Nathalie Loriers is een Waalse pianiste die zich doorheen de jaren steeds prominenter in de Belgische jazzscène wist te verankeren. Ze speelt al vanaf 1993 een rol in het wereldje als pianiste van onder andere het Brussels Jazz Orchestra. De pers begon haar echt op handen te dragen toen ze in 2002 met het Nathalie Loriers Trio + Extensions 'Tombouctou' uitbracht, een plaat waarop virtuoze hardbop en donkere melancholie hand in hand gaan. Op 'L'Arbre Pleure' zoekt ze samen met haar kwartet Chemins Croisés naar een perfecte symbiose tussen oost en west, respectievelijk gesymboliseerd door de oud en de piano. Het resultaat is een betoverende mix van jazz, klassiek en Arabische muziek. Karim Baggili, een Jordaans-Joegoslavische Belg, brengt met zijn oud tal van Arabische invloeden binnen, terwijl de Italiaanse klarinettist Gianluigi Trovesi het kwartet een vrijere inslag geeft.

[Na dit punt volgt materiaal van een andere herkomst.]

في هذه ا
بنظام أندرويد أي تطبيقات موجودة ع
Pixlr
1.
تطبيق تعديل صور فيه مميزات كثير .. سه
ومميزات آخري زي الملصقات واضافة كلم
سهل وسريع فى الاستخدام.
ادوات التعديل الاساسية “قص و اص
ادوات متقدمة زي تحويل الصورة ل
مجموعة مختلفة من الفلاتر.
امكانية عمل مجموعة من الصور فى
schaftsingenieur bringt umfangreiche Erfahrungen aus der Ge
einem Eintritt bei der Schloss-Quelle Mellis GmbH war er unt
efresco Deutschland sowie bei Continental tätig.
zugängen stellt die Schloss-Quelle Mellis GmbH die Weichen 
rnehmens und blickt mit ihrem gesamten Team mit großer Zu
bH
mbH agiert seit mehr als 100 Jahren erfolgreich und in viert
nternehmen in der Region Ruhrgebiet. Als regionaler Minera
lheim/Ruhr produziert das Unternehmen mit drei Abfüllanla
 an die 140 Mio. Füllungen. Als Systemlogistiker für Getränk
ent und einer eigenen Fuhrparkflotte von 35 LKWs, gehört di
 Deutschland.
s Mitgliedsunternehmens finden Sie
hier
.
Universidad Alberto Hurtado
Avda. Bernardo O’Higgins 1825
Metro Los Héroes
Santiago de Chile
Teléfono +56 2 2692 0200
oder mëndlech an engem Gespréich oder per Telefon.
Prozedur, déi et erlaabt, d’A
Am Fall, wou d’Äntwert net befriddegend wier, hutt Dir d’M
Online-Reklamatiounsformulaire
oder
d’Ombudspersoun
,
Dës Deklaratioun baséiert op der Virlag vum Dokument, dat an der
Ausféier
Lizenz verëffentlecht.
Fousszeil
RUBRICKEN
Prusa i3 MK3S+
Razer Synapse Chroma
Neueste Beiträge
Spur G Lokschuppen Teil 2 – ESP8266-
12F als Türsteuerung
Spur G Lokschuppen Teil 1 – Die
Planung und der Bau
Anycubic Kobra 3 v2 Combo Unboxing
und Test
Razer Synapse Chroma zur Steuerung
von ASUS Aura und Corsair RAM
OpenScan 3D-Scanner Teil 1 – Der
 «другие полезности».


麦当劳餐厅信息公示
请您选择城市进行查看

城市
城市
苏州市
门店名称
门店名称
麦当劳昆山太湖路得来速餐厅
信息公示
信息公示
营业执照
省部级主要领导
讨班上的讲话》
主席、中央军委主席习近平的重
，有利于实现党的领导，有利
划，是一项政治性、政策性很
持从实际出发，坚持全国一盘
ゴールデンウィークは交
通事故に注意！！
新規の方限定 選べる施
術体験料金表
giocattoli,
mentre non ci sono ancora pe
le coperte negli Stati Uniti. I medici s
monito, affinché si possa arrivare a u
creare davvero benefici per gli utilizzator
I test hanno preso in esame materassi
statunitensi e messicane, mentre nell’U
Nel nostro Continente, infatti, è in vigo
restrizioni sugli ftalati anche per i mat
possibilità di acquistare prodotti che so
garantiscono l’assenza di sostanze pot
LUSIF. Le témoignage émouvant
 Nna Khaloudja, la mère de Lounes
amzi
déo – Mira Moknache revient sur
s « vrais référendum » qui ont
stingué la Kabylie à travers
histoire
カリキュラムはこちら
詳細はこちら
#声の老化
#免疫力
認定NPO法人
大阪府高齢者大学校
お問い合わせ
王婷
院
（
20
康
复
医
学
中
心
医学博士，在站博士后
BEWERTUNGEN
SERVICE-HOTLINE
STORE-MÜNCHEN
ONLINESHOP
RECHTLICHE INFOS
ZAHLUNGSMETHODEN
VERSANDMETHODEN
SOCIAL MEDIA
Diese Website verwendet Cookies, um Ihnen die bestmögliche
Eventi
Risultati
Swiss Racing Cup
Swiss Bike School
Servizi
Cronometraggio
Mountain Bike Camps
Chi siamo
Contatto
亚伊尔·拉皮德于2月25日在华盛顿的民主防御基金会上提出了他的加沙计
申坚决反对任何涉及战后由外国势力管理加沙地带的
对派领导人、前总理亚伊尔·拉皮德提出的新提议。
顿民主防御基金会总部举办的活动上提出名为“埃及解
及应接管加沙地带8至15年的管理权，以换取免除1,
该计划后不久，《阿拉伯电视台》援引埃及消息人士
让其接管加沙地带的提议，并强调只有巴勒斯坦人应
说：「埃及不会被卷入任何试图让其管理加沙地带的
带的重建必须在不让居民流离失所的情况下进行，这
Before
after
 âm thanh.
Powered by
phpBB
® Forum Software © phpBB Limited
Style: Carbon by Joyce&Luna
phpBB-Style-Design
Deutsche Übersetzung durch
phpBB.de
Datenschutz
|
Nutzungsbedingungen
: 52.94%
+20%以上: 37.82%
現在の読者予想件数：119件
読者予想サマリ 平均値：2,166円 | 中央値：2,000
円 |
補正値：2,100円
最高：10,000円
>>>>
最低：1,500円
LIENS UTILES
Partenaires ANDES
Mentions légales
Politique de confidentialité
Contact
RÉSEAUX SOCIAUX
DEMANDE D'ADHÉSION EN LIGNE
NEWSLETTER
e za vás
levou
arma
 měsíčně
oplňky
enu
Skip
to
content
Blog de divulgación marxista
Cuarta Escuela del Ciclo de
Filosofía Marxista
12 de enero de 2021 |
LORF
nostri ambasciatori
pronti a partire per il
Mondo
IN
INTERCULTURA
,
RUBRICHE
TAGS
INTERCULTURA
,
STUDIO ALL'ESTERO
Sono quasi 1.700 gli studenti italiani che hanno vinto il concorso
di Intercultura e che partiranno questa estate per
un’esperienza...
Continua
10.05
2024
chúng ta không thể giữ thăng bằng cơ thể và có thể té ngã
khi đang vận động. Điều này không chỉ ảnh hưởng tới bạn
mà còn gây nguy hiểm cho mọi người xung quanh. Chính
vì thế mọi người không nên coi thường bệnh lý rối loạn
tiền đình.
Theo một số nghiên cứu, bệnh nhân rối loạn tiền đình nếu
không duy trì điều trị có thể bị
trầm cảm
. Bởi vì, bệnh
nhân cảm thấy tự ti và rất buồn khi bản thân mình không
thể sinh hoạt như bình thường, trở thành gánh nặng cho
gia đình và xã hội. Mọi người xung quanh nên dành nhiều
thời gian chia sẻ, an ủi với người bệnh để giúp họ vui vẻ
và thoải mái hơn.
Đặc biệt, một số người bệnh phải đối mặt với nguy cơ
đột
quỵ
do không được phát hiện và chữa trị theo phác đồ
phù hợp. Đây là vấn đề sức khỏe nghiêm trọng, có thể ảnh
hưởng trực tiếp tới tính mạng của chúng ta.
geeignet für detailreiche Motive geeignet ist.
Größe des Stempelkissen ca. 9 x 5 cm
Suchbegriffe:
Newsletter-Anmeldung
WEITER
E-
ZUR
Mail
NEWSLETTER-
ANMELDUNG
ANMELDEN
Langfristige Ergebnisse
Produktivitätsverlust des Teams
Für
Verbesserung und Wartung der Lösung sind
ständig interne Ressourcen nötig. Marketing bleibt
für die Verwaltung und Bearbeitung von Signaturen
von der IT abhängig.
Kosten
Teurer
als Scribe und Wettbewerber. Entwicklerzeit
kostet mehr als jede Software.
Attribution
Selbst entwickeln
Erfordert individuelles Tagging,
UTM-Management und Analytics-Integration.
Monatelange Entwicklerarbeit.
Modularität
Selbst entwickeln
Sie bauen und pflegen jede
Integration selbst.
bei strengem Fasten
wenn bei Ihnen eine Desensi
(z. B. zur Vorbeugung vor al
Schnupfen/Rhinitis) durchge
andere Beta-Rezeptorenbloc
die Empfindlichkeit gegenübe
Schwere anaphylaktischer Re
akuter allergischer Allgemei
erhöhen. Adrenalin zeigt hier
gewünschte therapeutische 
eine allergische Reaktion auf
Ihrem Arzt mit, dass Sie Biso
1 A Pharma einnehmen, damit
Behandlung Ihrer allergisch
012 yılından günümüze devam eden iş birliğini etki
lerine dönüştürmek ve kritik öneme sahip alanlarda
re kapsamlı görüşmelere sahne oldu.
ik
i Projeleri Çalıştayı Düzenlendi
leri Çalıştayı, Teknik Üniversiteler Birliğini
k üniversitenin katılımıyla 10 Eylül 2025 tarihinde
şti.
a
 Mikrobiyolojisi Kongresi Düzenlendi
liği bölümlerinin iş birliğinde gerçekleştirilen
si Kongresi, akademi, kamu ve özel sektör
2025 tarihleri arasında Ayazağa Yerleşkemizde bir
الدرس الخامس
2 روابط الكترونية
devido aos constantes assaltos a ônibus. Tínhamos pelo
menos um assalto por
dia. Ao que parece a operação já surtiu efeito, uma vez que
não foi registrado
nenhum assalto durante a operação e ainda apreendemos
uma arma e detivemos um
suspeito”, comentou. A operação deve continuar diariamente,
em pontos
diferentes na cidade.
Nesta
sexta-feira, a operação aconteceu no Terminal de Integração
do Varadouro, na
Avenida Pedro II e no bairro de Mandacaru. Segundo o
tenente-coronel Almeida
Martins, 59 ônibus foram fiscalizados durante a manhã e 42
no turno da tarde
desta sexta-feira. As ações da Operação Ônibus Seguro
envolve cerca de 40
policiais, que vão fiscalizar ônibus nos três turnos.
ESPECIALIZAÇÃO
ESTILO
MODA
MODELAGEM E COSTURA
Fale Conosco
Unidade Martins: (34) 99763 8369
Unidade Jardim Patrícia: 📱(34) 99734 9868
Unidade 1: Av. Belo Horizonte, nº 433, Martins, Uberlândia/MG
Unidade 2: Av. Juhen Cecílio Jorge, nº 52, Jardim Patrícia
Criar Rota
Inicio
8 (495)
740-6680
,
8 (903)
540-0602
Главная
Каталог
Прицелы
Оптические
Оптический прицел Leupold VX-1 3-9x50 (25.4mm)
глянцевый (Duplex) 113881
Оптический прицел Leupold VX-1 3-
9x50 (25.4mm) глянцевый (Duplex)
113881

'Kalila et Dimna' is de magische openingstrack van 'L'Arbe Pleure'. Het nummer maakt meteen duidelijk dat Loriers' composities zowel complex als doorzichtig zijn. Er wordt gespeeld met structuur, dynamiek en orkestratie. Het thema is een prachtige contrapunt in de bassen van de piano en de hoge, klare klanken van de oud die de draad van een peinzende klassieke pianosolo mooi oppikt. Het contrast tussen de delicate, onbegeleide solo's en het drukke thema zorgt voor een fascinerende dynamiek in dit betoverende nummer. Loriers' composities zijn steeds zowel transparant als complex. Uitdagende ritmische breaks of complexe melodielijnen worden steeds volledig geïntegreerd in het totaalbeeld, dat rust en smeulende ingetogenheid ambieert. Van zulke gespannen intimiteit is 'Mister Lee' een mooi voorbeeld: een tollende melodie wordt gespeeld door bas, oud en piano. Het thema wordt door opzwepende, scherpe percussie voortgestuwd. Als Trovesi een rouwende, steunende klarinetsolo begint te geven, schakelt drummer Allouche over van percussie naar een subtiele druminkleuring en bevindt het opzwepende zich alleen nog maar in de bas. In de pianosolo die volgt, toont Loriers haar talent: ronde, fragiele klanken rollen zangerig door de boxen. Jammer genoeg gaat het nummer dan verder. De bedoeling mag duidelijk zijn: Loriers wil een mooie boog maken in haar vaste patroon thema-solo's-thema, maar weet, anders dan in de openingstrack, het afsluitende thema niet echt boeiend meer te maken.
De titeltrack 'L'Arbe Pleure' is het summum van tristesse. Baggili en Loriers gaan een prachtig samenspel aan en spelen het breekbare thema met zoveel gevoel dat die krop in de keel, dat buikgevoel, die wroetende bezorgdheid onhoudbaar de kop opsteekt. Beiden spelen zo licht en teder dat de bloedende boomsappen voelbaar worden. Loriers gaat dan alleen verder en bouwt emotionele spanning op door zware, donkere akkoordnoten in te voegen.
Op 'L'Arbre Pleure' breidt Nathalie Loriers haar jazztaal uit met bezeten oosterse klanken. De complexe, maar uiterst toegankelijke composities hebben steeds een intensieve spanningsboog en zitten vol aardigheidjes. Loriers' hemelse pianotechniek en aangeboren lyrisch talent maken deze plaat tot een aanrader. De bijdrage van het kwartet maakt haar tot een van de meer betoverende platen van het afgelopen jaar.